Neste Dia Internacional dos Povos Indígenas convido para a reflexão sobre qual mundo queremos e desejamos deixar para as próximas gerações. Mas, principalmente, faço um chamado para uma mudança de sistema que ultrapasse o capitalismo, que não pense a vida e a natureza como mercadorias, e que dialogue com projetos de futuro possíveis e positivos, pautados na solidariedade e em uma percepção da relação com a natureza que compreenda o humano como parte desse todo e não o meio ambiente como campo puro e simples de exploração. É mais fácil imaginar o fim do mundo do que o fim do capitalismo?

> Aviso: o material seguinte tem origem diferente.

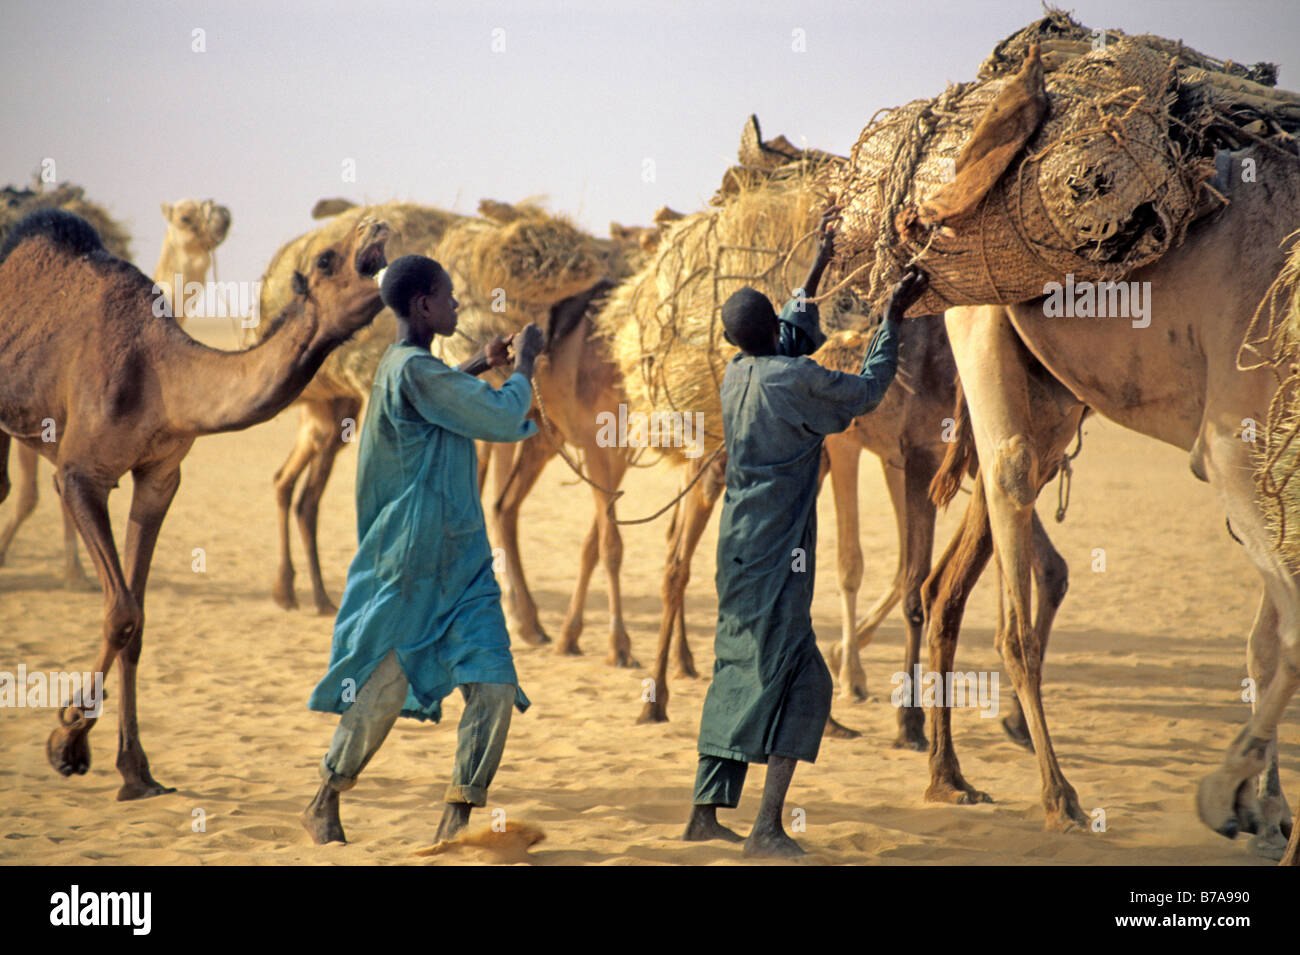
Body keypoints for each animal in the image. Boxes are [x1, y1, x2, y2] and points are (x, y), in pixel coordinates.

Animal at [933, 143, 1300, 862]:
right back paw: (1057, 797)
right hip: (979, 314)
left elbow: (1265, 642)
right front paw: (1225, 795)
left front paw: (1265, 810)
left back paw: (958, 776)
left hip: (1051, 393)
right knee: (1011, 510)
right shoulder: (1236, 444)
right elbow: (1289, 633)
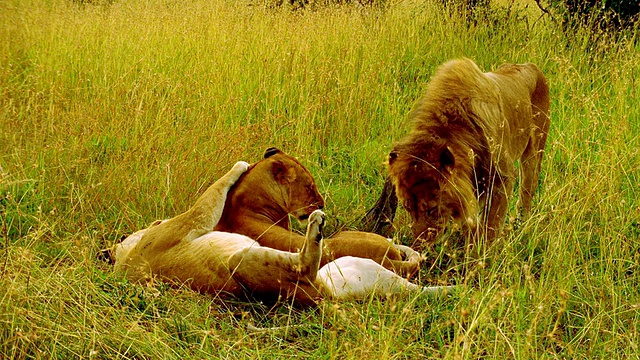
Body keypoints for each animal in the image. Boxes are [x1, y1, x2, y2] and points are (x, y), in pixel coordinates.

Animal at [368, 59, 552, 243]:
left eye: (432, 209)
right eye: (407, 207)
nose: (421, 242)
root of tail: (531, 66)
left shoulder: (503, 178)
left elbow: (490, 227)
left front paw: (483, 250)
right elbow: (470, 224)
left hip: (535, 151)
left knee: (526, 193)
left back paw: (522, 228)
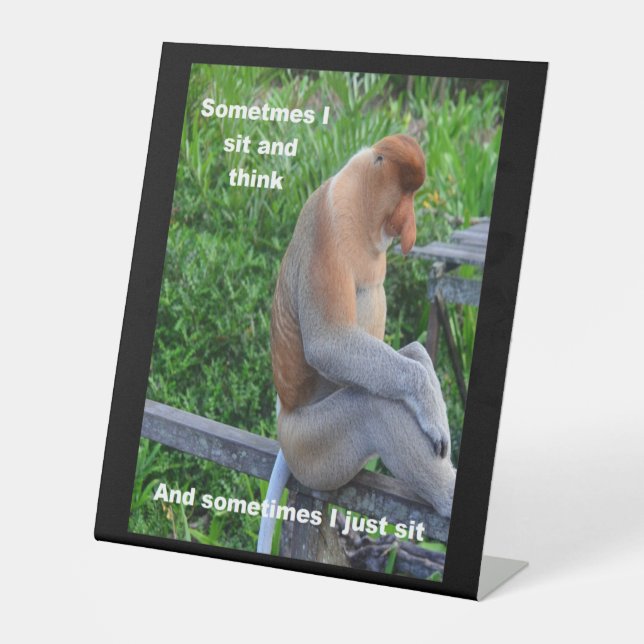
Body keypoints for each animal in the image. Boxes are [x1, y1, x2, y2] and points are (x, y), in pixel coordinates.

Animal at [257, 134, 456, 555]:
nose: (410, 227)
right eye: (404, 194)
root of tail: (285, 417)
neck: (360, 197)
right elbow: (328, 344)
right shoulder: (328, 226)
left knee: (404, 360)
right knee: (374, 406)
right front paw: (432, 411)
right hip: (313, 449)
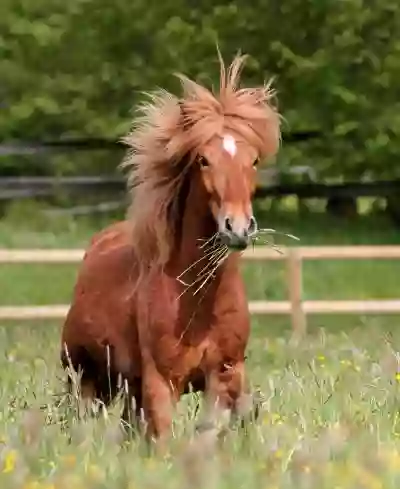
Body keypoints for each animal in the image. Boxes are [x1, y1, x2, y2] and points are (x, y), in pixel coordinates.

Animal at [60, 53, 282, 442]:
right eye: (204, 160)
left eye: (253, 160)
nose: (238, 227)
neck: (198, 303)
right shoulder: (161, 383)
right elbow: (164, 439)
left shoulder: (224, 375)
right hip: (86, 378)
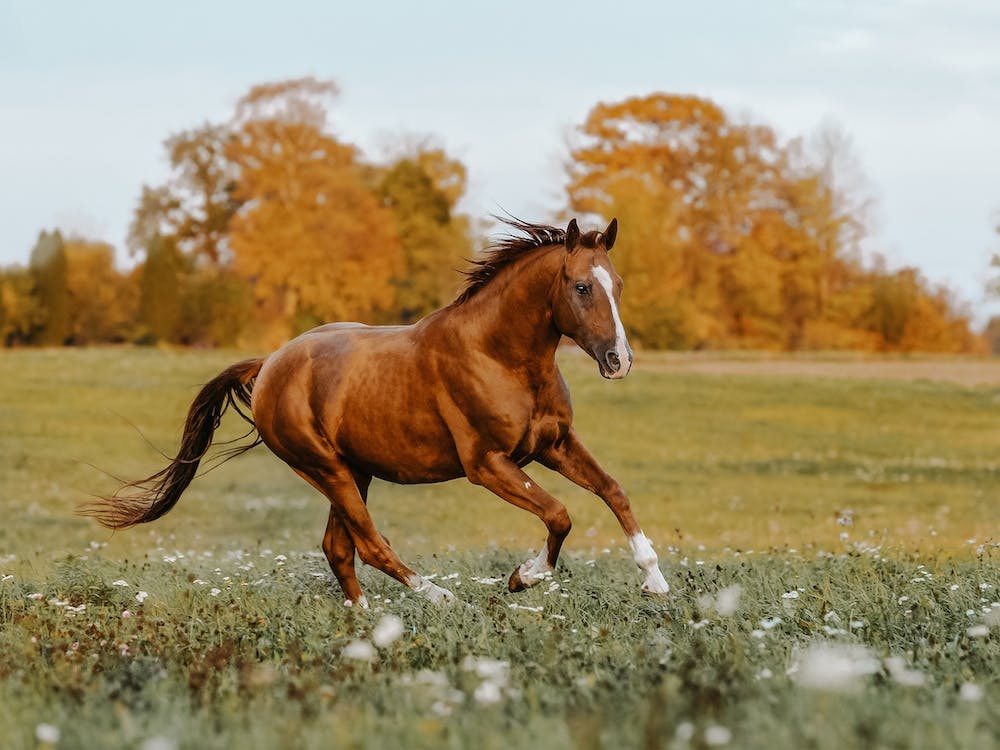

Neste Dia Internacional dos Povos Indígenas, convido para a leitura de Ailton Krenak, Davi Kopenawa, Sônia Guajajara, Shirley Krenak, e tantos outros e outras indígenas que ouviram de seus parentes a experiência de um fim do mundo no século XVI, com invasão, assassinatos, estupros, guerra bacteriológica, escravização e que, hoje, seguem cotidianamente experenciando catástrofes e fins de mundos. Mas que seguem de pé protegendo a si, aos seus e aos nossos.
“Há centenas de narrativas de povos que estão vivos, contam histórias, cantam, viajam, conversam e nos ensinam mais do que aprendemos nessa humanidade. Nós não somos as únicas pessoas interessantes no mundo, somos parte do todo. Isso talvez tire um pouco da vaidade dessa humanidade que nós pensamos ser, além de diminuir a falta de reverência que temos o tempo todo com as outras companhias que fazem essa viagem cósmica com a gente. Em 2018, quando estávamos na iminência de ser assaltados por uma situação nova no Brasil, me perguntaram: ‘Como os índios vão fazer diante disso tudo?’. Eu falei: ‘Tem quinhentos anos que os índios estão resistindo, eu estou preocupado é com os brancos, como que vão fazer para escapar dessa’. A gente resistiu expandindo a nossa subjetividade, não aceitando essa ideia de que nós somos todos iguais. Ainda existem aproximadamente 250 etnias que querem ser diferentes umas das outras no Brasil, que falam mais de 150 línguas e dialetos. (…) Cantar, dançar e viver a experiência mágica de suspender o céu é comum em muitas tradições. Suspender o céu é ampliar o nosso horizonte; não o horizonte prospectivo, mas um existencial. É enriquecer as nossas subjetividades, que é a matéria que este tempo que nós vivemos quer consumir. Se existe uma ânsia por consumir a natureza, existe também uma por consumir subjetividades — as nossas subjetividades. Então vamos vivê-las com a liberdade que formos capazes de inventar, não botar ela no mercado. Já que a natureza está sendo assaltada de uma maneira tão indefensável, vamos, pelo menos, ser capazes de manter nossas subjetividades, nossas visões, nossas poéticas sobre a existência.” (Ailton Krenak, 2019, p. 15)
[1] CHAKRABARTY, Dipesh. “O clima da história: quatro teses”. Sopro, n. 91, p. 4-22, 2013.